Could you return the entire listing below exactly as written?

[[ MATERIAL PROVIDED, beginning ]]

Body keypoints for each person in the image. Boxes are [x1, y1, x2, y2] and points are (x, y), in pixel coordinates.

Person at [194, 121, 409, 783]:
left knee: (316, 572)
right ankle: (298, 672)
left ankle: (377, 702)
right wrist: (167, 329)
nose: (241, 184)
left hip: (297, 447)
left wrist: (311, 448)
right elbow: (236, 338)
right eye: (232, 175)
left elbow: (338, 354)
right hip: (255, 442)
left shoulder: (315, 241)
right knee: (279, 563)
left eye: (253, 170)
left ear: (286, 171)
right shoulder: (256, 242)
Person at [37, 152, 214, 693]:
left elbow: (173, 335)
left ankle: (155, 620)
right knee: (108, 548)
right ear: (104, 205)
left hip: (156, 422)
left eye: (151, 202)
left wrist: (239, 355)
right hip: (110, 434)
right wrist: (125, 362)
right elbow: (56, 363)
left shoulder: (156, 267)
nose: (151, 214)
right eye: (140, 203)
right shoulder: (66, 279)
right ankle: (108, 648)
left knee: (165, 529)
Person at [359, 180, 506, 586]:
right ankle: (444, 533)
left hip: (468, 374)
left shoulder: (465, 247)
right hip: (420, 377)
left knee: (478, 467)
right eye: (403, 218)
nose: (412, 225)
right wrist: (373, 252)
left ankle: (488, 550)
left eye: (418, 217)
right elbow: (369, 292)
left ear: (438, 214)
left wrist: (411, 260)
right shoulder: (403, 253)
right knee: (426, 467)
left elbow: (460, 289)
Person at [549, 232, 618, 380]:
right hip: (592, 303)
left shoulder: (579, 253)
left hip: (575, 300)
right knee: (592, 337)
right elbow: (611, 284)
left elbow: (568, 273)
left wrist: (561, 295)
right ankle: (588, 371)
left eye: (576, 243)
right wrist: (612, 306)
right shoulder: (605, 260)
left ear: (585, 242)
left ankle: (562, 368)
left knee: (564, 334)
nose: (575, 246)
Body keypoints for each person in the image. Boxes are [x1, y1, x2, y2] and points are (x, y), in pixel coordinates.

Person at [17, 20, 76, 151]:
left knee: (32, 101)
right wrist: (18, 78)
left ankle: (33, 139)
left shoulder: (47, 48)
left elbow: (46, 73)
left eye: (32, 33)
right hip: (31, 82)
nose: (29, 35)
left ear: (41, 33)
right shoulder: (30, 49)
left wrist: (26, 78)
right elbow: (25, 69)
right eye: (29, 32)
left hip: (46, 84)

[[ MATERIAL PROVIDED, end ]]

> TASK RESPONSE
Body keypoints for each person in the image. Boxes are [x1, y1, x2, y2] and points are (x, y), in pixel coordinates.

Person at [194, 121, 409, 783]:
left knee: (316, 572)
right ankle: (298, 672)
left ankle: (377, 702)
right wrist: (167, 329)
nose: (241, 184)
left hip: (297, 447)
left wrist: (311, 448)
right elbow: (236, 338)
right eye: (232, 175)
left elbow: (338, 354)
right hip: (255, 442)
left shoulder: (315, 241)
right knee: (279, 563)
left eye: (253, 170)
left ear: (286, 171)
right shoulder: (256, 242)
Person at [37, 152, 214, 693]:
left elbow: (173, 335)
left ankle: (155, 620)
right knee: (108, 548)
right ear: (104, 205)
left hip: (156, 422)
left eye: (151, 202)
left wrist: (239, 355)
right hip: (110, 434)
right wrist: (125, 362)
right elbow: (56, 363)
left shoulder: (156, 267)
nose: (151, 214)
right eye: (140, 203)
right shoulder: (66, 279)
right ankle: (108, 648)
left knee: (165, 529)
Person at [359, 180, 506, 586]:
right ankle: (444, 533)
left hip: (468, 374)
left shoulder: (465, 247)
right hip: (420, 377)
left knee: (478, 467)
right eye: (403, 218)
nose: (412, 225)
right wrist: (373, 252)
left ankle: (488, 550)
left eye: (418, 217)
right elbow: (369, 292)
left ear: (438, 214)
left wrist: (411, 260)
right shoulder: (403, 253)
right knee: (426, 467)
left elbow: (460, 289)
Person at [549, 232, 618, 380]:
right hip: (592, 303)
left shoulder: (579, 253)
left hip: (575, 300)
right knee: (592, 337)
right elbow: (611, 284)
left elbow: (568, 273)
left wrist: (561, 295)
right ankle: (588, 371)
left eye: (576, 243)
right wrist: (612, 306)
right shoulder: (605, 260)
left ear: (585, 242)
left ankle: (562, 368)
left knee: (564, 334)
nose: (575, 246)
Body keypoints for each person in the image. Boxes are [x1, y1, x2, y2] and points are (x, y), in pixel coordinates.

Person at [17, 20, 76, 151]:
left knee: (32, 101)
right wrist: (18, 78)
left ankle: (33, 139)
left shoulder: (47, 48)
left elbow: (46, 73)
left eye: (32, 33)
right hip: (31, 82)
nose: (29, 35)
left ear: (41, 33)
right shoulder: (30, 49)
left wrist: (26, 78)
right elbow: (25, 69)
right eye: (29, 32)
left hip: (46, 84)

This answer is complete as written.